High-Level Design
The encoder-decoder (or seq2seq) architecture processes an input sequence through an encoder network that produces a sequence of hidden representations, then feeds those representations to a decoder network that generates an output sequence autoregressively. This design naturally handles variable-length input-output mappings, making it the standard architecture for machine translation, summarization, and other sequence transduction tasks.
Key Components
- Encoder. Reads the full input sequence and produces contextualized representations. In RNN-based models, this is typically a bidirectional LSTM; in the transformer, it is a stack of self-attention and feed-forward layers.
- Decoder. Generates output tokens one at a time, conditioned on both its own previous outputs and the encoder representations. Uses causal masking to prevent attending to future output positions.
- Cross-attention. The mechanism connecting encoder and decoder. In the transformer, each decoder layer includes a cross-attention sub-layer where queries come from the decoder and keys/values come from the encoder output.
- attention.
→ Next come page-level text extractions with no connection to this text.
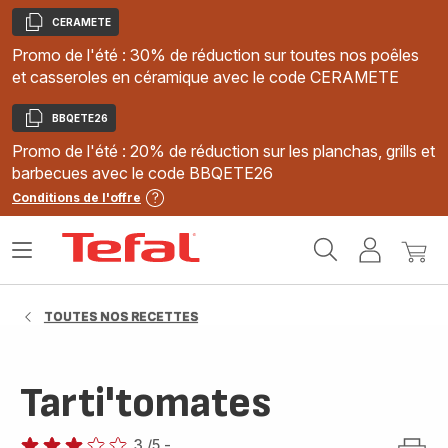
CERAMETE
Copier
Promo de l'été : 30% de réduction sur toutes nos poêles
et casseroles en céramique avec le code CERAMETE
BBQETE26
Copier
Promo de l'été : 20% de réduction sur les planchas, grills et
barbecues avec le code BBQETE26
Conditions de l'offre
Accueil
Ouvrir
Mon
Mon
Tefal
le
compte
panie
menu
TOUTES NOS RECETTES
Tarti'tomates
3
/5
-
Bahdanau (2015) introduced additive attention over encoder hidden states, allowing the decoder to focus on relevant input positions at each generation step. This replaced the information bottleneck of compressing the entire input into a single fixed-length vector.
Variants
- RNN-based (seq2seq, Sutskever et al. 2014): bidirectional LSTM encoder, unidirectional LSTM decoder, fixed-length context vector. Limited by the information bottleneck.
- Attention-augmented RNN (bahdanau-attention, 2015): added soft alignment over encoder states, dramatically improving performance on long sequences.
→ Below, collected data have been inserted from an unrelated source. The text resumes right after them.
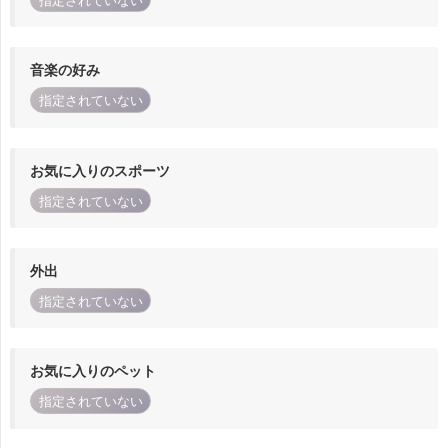
指定されていない
音楽の好み
指定されていない
お気に入りのスポーツ
指定されていない
外出
指定されていない
お気に入りのペット
指定されていない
- Transformer encoder-decoder (attention-is-all-you-need, 2017): replaced recurrence entirely with self-attention and cross-attention. The original transformer used this layout with 6 encoder and 6 decoder layers.
- t5 (2020, Google): cast all NLP tasks as text-to-text problems using a unified encoder-decoder transformer, pretrained with a span-corruption objective.
- BART (2019, Meta): denoising autoencoder combining a bidirectional encoder with an autoregressive decoder.
Training Details
Encoder-decoder models for translation are typically trained with teacher forcing, where the decoder receives the ground-truth previous token at each step. The transformer variant uses the Adam optimizer with warmup scheduling. T5 was pretrained on the C4 corpus with a span-corruption objective where random text spans are replaced with sentinel tokens.
Strengths and Weaknesses
Strengths. Clean separation of input understanding (encoder) and output generation (decoder). Cross-attention provides a principled mechanism for the decoder to selectively access input information. Well-suited for tasks with distinct input and output sequences.
Weaknesses. More complex than decoder-only models, requiring both encoder and decoder forward passes. For pure language modeling, decoder-only architectures (gpt) have proven more parameter-efficient. The encoder-decoder split is unnecessary when input and output share the same modality and format.
Notable Models
The encoder-decoder design underlies the original transformer, t5, BART, mBART, and many machine translation systems. While decoder-only models now dominate general-purpose language modeling, encoder-decoder architectures remain strong for structured generation tasks like translation and summarization.